On ne pourra malheureusement pas détailler le parcours de chacun dans le cadre de cette chronique, mais nous allons toutefois aborder les 9 artistes ici présents. Commençons par le seul non francophone puisque c’est le suédois Anders Peterson qui ouvre la compilation avec deux titres sous deux pseudos différents. Avec Nexus Sector A/D il nous propose une ambient chaleureuse dont les sonorités ne sont pas sans évoquer Biosphere, mais avec de nombreuses cassures qui viennent rompre l’apparente quiétude. Il se fait bien plus convainquant, plus fin, plus subtil en tant que Relapxyph.0 et son envoutant City Nightlights de près de 14mn ! Avec Lo ce sont les amateurs de Pole qui vont être ravi puisque comme l’Allemand, Laurent Docq joue des basses rebondies et crépitantes sur Lava Flow.
Si les compilations ne permettent généralement pas d’avoir une idée suffisamment juste du travail d’un artiste, on est plutôt emballé par les deux titres de Lipo, avec un Deus Ex Vagina mêlant nappes éthérées, basses ronronnantes et voix pressées, et un travail particulièrement soigné sur les sonorités de Relax and Swing aux micros percussions de bois. On aborde ensuite quelques pièces plus expérimentales avec The Spaced Goats et un titre très narratif, notes éparses, souffles et texte murmuré, et Aum Guy qui semble nous transporter dans une forêt hostile, habitée, survolée par des hélicoptères. Toujours très imagé, le Life for Anything de BOB T.racker utilise des field recordings d’enfants qui semblent jouer en bord de mer, cris, clapotis, la bande son de souvenirs anciens qui refont surface.

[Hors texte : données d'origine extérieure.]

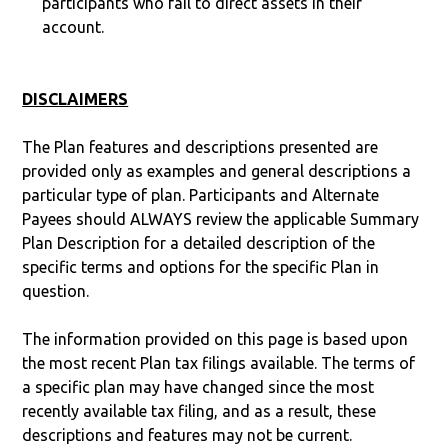
participants who fail to direct assets in their
account.
DISCLAIMERS
The Plan features and descriptions presented are
provided only as examples and general descriptions a
particular type of plan. Participants and Alternate
Payees should ALWAYS review the applicable Summary
Plan Description for a detailed description of the
specific terms and options for the specific Plan in
question.
The information provided on this page is based upon
the most recent Plan tax filings available. The terms of
a specific plan may have changed since the most
recently available tax filing, and as a result, these
descriptions and features may not be current.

On terminera avec Art ?NO ! dont le travail sur les samples vocaux etnographiques ne sont pas sans nous rappeler le Zoolook de Jean-Michel Jarre, puis Silent Flowers Observer qui restera notre chouchou de la compilation. On partira à la recherche d’autres compositions de Jérémy Duchamps afin de nous conforter dans cette bonne impression, mais peu de chose à se mettre sous la dent. Un joli morceau sur son MySpace, revendiquant les influences de Woob, Gas, Boards of Canada ou Future Sound of London, on ne demande qu’à en écouter un peu plus !
Akira Club a la lourde tâche de conclure cette volumineuse compilation (11 titres mais 77mn !), nous emmenant en bateau (clapotis de l’eau, craquement du bois) et adoptant un ton plus lumineux, plus léger qui permet de terminer sur une note plus positive mais qui tranche malheureusement un peu trop avec l’esprit de la compilation.

L’impression générale est très bonne pour cette compilation ambient, tendance dark, faisant la part belle aux sonorités synthétiques et vintage, une ambient finalement douce et chaleureuse.